Top of TASK DATA

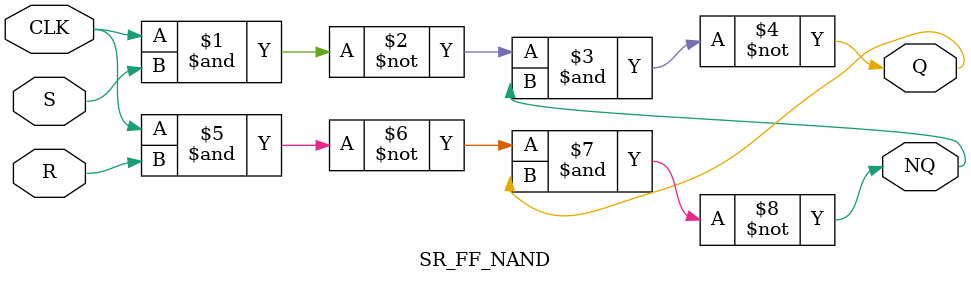
<source format=v>
`timescale 1ns / 1ps

module SR_FF_NAND (R, S, CLK, Q, NQ);
    input R, S, CLK;
    output Q, NQ;

    assign Q = ~(~(CLK&S)&NQ);
    assign NQ = ~(~(CLK&R)&Q);
    
endmodule
</source>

Bottom of TASK DATA

With the line containing "output Q, NQ;" as the first and the final line of the entries above as the last, write out that span exactly and nothing more.

    output Q, NQ;

    assign Q = ~(~(CLK&S)&NQ);
    assign NQ = ~(~(CLK&R)&Q);
    
endmodule
</source>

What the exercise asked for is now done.